Rather than pushing a promotion or free offer on the viewer, Panera sends a simple welcome message,detailing how the viewer should use their MyPanera card.
Both Panera’s and Buffalo Wild Wings’ emails are clear and to-the-point. They share a common theme, welcoming new fans and promoting their bands. However, one is pushing more of a direct sale, while the other isn’t pushing a purchase on the viewer at all. Together, they demonstrate the ideal email marketing strategy: variety.
4. What’s in Your Subject Line?
Even the most interesting email can get shoved to the trash can before it’s ever opened if the subject line is dull, boring, or simply too pushy. Before you send out your next email promotion, take a close look at the subject line. It’s the ‘first impression’ of your email, and it can leave a sour taste if written improperly.
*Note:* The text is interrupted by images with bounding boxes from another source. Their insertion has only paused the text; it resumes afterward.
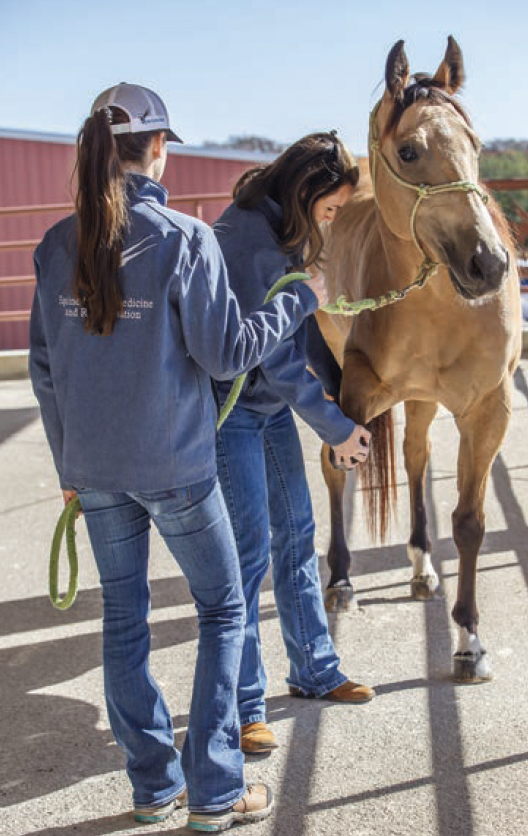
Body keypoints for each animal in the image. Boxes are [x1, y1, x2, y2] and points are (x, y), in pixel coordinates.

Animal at [316, 36, 522, 682]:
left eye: (476, 147)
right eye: (408, 151)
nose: (489, 264)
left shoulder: (487, 412)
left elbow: (470, 522)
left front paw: (470, 642)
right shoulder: (356, 392)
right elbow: (340, 466)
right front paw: (341, 581)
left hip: (425, 401)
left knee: (412, 459)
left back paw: (421, 568)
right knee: (335, 468)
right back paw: (341, 580)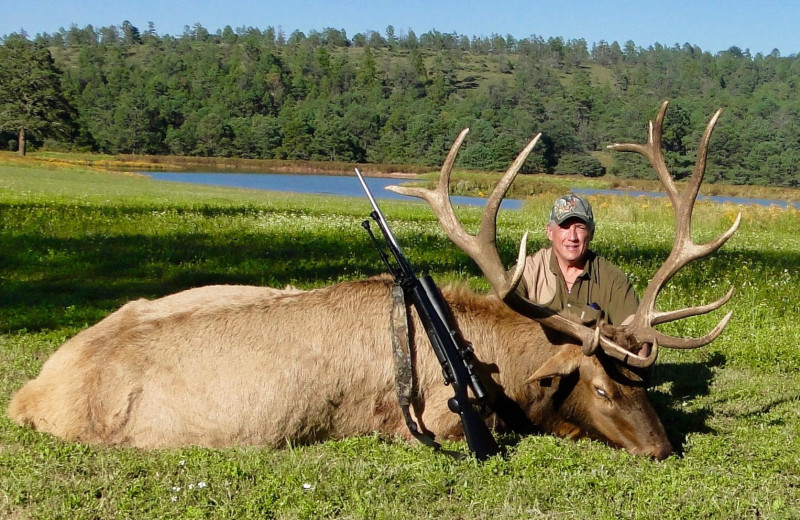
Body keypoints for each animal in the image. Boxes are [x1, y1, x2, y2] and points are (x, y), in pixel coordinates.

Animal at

Because so many of us today check our emails on our phones, it’s important to keep that in mind when crafting your subject lines. Most mobile devices will only display 24-26 characters,which means your space for a catchy subject line is limited.
Take a look at the subject line that McAlister’s used to introduce the cookie email displayed under “Get Visual!” above. It’s short. It’s sweet, literally. And, it pushed me to open the email on my iPhone.
These subject lines need to initiate further reading of the email, so this is the time to pull out your punchy one-liners. Don’t send the generic ‘SPECIAL OFFER’, but instead prompt quick engagement with ‘Special Offer to Our First 100 Readers’ or ‘Are we friends yet?’ if you’re looking to boost your social media numbers with an email linking to your profiles. Be alluring, intriguing, and irresistible -- all under 25 characters.
Your email promotions can be highly effective in garnering new traffic and retaining old customers. Make sure that you’re utilizing these four crucial reminders before sending off your next email campaign:
- Use Visuals
- Use CTAs
- Vary Your Content
- Pay Attention to Your Subject Line
The payoff is higher readership and potentially higher sales. Customers today don’t want to feel like they’re being pushed into buying something with a generic, impersonal email.
Take the time to craft emails that speak to your customers that are different from competitors.
Email promotions are an essential piece to the marketing puzzle. You’re able to connect with old customers, expand your brand awareness, and provide useful content to partners as well. Unfortunately, many restaurant operators still use traditional forms of email promotion, which can break apart the chain of brand loyalty they’ve worked so hard to earn.
To get the most out of your next email marketing campaign, don’t be afraid to mix things up, incorporating visuals, catchy subject lines, and calls to action to speak to your viewers on a more meaningful level.